S’occuper des enfants, faire les courses, organiser un dîner et autant de taches quotidiennes invisibles.. Isabelle Czajka décrit une journée type d'une femme au foyer (et partiellement de ses voisines) avec un oeil particulièrement acéré, parfois moqueur (les scènes sur le canapé), parfois un peu désabusé mais sans jamais tomber dans la facilité ou le jugement. Elle filme ces femmes comme elle filme la France, sans se voiler les yeux et sans complaisance devant les médiocrités des uns et des autres.

D'emblée, la première scène, un dîner semi-professionnel à la fois très drôle et féroce, emporte l'adhésion et nous situe immédiatement dans l'époque. Si dans 50 ans on voudra se rendre compte comment vivaient et pensaient les gens des années 2010, ce film sera sans aucun doute un document historique d'une grande valeur. Car il ne se passe rien d'extraordinaire ici. Juste la morne et simple réalité d'une journée ordinaire de personnes ordinaires.

Unité de lieu et de temps sur 24 heures, c'est peut-être là du coup la seule limite du film, ce manque total de fiction et le sentiment d'être Big Brother, d'observer, bien assis dans son fauteuil, ses congénères avec curiosité et un peu avec horreur et tristesse.

CONSIGNE: Reproduisez à l'identique le passage de la critique de film qui commence par « S’occuper des enfants, faire » et se poursuit jusqu'à « et des autres. ». Le matériel fourni ne joue aucun rôle dans cet exercice.

DONNÉES FOURNIES:
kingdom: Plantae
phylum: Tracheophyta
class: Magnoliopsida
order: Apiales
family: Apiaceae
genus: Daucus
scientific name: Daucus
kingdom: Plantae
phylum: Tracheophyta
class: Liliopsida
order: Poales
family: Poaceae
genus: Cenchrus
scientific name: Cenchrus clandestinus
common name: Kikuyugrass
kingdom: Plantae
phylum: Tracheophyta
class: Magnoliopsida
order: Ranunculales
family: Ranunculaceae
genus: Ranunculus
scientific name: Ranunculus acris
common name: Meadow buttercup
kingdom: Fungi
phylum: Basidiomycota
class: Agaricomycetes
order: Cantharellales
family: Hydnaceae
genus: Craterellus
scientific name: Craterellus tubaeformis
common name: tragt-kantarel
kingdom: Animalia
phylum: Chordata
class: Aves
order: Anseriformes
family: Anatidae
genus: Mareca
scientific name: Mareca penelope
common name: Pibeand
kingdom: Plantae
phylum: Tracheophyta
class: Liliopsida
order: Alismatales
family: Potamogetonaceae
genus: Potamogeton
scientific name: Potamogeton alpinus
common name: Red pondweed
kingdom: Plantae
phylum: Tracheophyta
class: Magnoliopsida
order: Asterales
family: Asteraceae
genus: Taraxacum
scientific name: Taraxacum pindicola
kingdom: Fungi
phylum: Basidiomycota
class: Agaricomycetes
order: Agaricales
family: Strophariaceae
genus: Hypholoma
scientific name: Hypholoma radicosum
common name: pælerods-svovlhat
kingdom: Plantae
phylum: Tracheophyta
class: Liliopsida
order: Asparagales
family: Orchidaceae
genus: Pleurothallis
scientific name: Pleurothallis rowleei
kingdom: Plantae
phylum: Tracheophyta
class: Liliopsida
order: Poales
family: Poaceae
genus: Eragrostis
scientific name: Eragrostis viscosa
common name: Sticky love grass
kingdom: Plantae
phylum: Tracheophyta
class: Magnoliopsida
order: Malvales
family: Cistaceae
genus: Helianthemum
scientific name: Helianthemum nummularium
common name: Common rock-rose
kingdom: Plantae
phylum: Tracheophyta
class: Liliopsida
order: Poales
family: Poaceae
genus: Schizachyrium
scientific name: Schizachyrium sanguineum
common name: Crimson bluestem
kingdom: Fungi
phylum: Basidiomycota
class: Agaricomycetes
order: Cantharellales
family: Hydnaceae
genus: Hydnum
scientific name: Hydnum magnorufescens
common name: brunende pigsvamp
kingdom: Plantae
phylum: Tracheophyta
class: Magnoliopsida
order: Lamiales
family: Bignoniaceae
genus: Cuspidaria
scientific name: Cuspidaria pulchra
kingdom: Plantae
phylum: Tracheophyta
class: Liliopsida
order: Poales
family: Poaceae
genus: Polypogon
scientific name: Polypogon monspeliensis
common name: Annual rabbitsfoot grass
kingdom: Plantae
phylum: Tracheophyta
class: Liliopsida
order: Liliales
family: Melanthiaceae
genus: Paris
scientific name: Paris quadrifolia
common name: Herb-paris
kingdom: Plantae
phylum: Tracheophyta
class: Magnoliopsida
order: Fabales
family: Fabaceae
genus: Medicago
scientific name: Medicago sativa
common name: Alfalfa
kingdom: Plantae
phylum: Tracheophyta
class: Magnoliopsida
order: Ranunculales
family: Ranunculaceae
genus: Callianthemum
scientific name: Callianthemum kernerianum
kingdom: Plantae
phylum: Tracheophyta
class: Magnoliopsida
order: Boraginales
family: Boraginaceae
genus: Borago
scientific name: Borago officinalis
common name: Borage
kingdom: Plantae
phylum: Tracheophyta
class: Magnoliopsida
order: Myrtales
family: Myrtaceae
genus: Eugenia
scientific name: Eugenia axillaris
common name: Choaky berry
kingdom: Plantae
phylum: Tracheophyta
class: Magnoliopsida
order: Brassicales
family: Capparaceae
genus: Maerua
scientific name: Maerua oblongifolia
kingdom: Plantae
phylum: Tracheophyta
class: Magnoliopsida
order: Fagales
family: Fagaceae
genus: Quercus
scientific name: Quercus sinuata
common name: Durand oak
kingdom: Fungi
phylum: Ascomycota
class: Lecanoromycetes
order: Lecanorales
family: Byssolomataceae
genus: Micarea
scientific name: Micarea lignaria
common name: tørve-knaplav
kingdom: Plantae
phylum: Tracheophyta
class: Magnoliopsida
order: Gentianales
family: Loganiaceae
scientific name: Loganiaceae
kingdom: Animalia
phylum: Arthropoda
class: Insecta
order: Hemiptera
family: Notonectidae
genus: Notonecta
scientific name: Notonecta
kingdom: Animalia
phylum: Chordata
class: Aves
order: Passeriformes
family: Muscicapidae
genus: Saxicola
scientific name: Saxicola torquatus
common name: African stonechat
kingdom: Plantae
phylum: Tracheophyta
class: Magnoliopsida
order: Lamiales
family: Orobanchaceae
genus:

RÉSULTAT DE L'EXERCICE:
S’occuper des enfants, faire les courses, organiser un dîner et autant de taches quotidiennes invisibles.. Isabelle Czajka décrit une journée type d'une femme au foyer (et partiellement de ses voisines) avec un oeil particulièrement acéré, parfois moqueur (les scènes sur le canapé), parfois un peu désabusé mais sans jamais tomber dans la facilité ou le jugement. Elle filme ces femmes comme elle filme la France, sans se voiler les yeux et sans complaisance devant les médiocrités des uns et des autres.